Stored dataset items
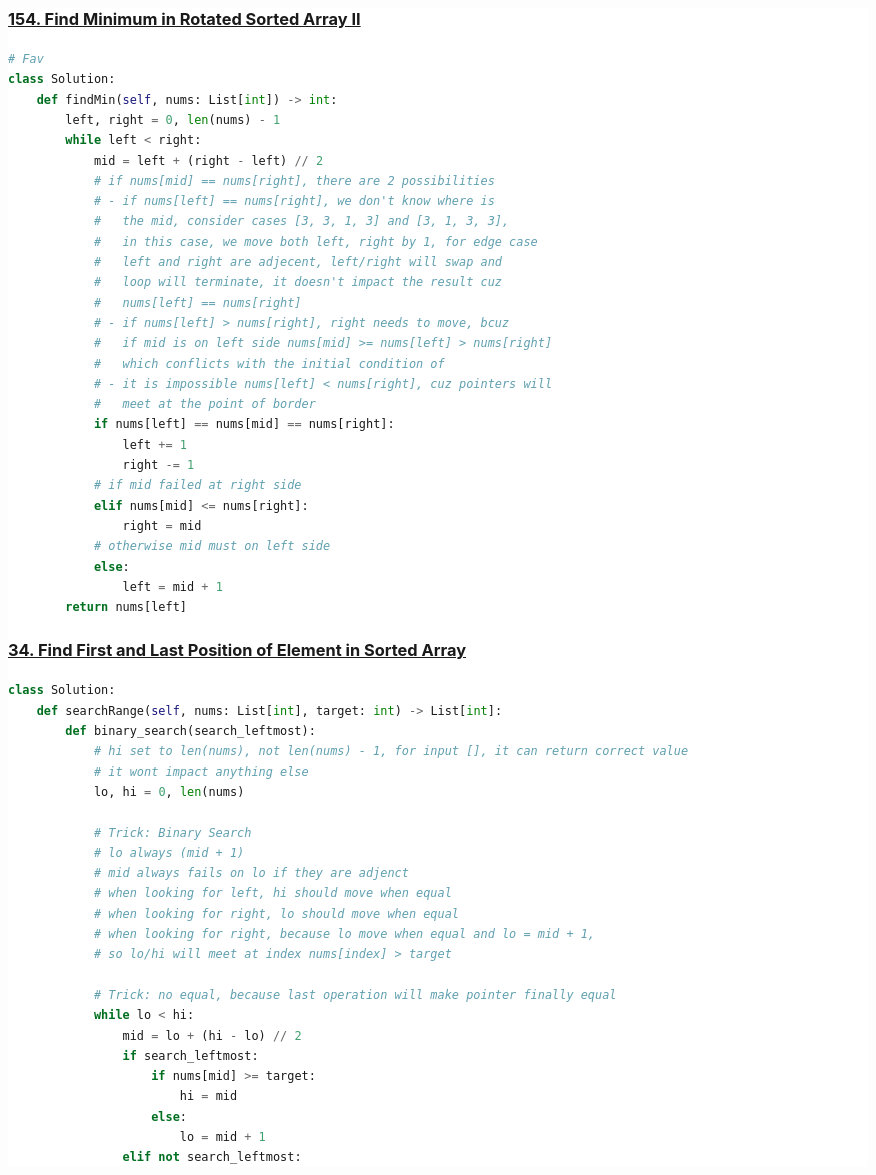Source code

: ### [154. Find Minimum in Rotated Sorted Array II](https://leetcode.com/problems/find-minimum-in-rotated-sorted-array-ii/)

```python
# Fav
class Solution:
    def findMin(self, nums: List[int]) -> int:
        left, right = 0, len(nums) - 1
        while left < right:
            mid = left + (right - left) // 2
            # if nums[mid] == nums[right], there are 2 possibilities
            # - if nums[left] == nums[right], we don't know where is
            #   the mid, consider cases [3, 3, 1, 3] and [3, 1, 3, 3],
            #   in this case, we move both left, right by 1, for edge case
            #   left and right are adjecent, left/right will swap and
            #   loop will terminate, it doesn't impact the result cuz
            #   nums[left] == nums[right]
            # - if nums[left] > nums[right], right needs to move, bcuz
            #   if mid is on left side nums[mid] >= nums[left] > nums[right]
            #   which conflicts with the initial condition of
            # - it is impossible nums[left] < nums[right], cuz pointers will
            #   meet at the point of border
            if nums[left] == nums[mid] == nums[right]:
                left += 1
                right -= 1
            # if mid failed at right side
            elif nums[mid] <= nums[right]:
                right = mid
            # otherwise mid must on left side
            else:
                left = mid + 1
        return nums[left]
```


### [34. Find First and Last Position of Element in Sorted Array](https://leetcode.com/problems/find-first-and-last-position-of-element-in-sorted-array/)

```python
class Solution:
    def searchRange(self, nums: List[int], target: int) -> List[int]:
        def binary_search(search_leftmost):
            # hi set to len(nums), not len(nums) - 1, for input [], it can return correct value
            # it wont impact anything else
            lo, hi = 0, len(nums)

            # Trick: Binary Search
            # lo always (mid + 1)
            # mid always fails on lo if they are adjenct
            # when looking for left, hi should move when equal
            # when looking for right, lo should move when equal
            # when looking for right, because lo move when equal and lo = mid + 1,
            # so lo/hi will meet at index nums[index] > target

            # Trick: no equal, because last operation will make pointer finally equal
            while lo < hi:
                mid = lo + (hi - lo) // 2
                if search_leftmost:
                    if nums[mid] >= target:
                        hi = mid
                    else:
                        lo = mid + 1
                elif not search_leftmost:
```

*Prompt*: All lines with the string "return" must be copied from the data.

*Task solution*:
        return nums[left]
            # hi set to len(nums), not len(nums) - 1, for input [], it can return correct value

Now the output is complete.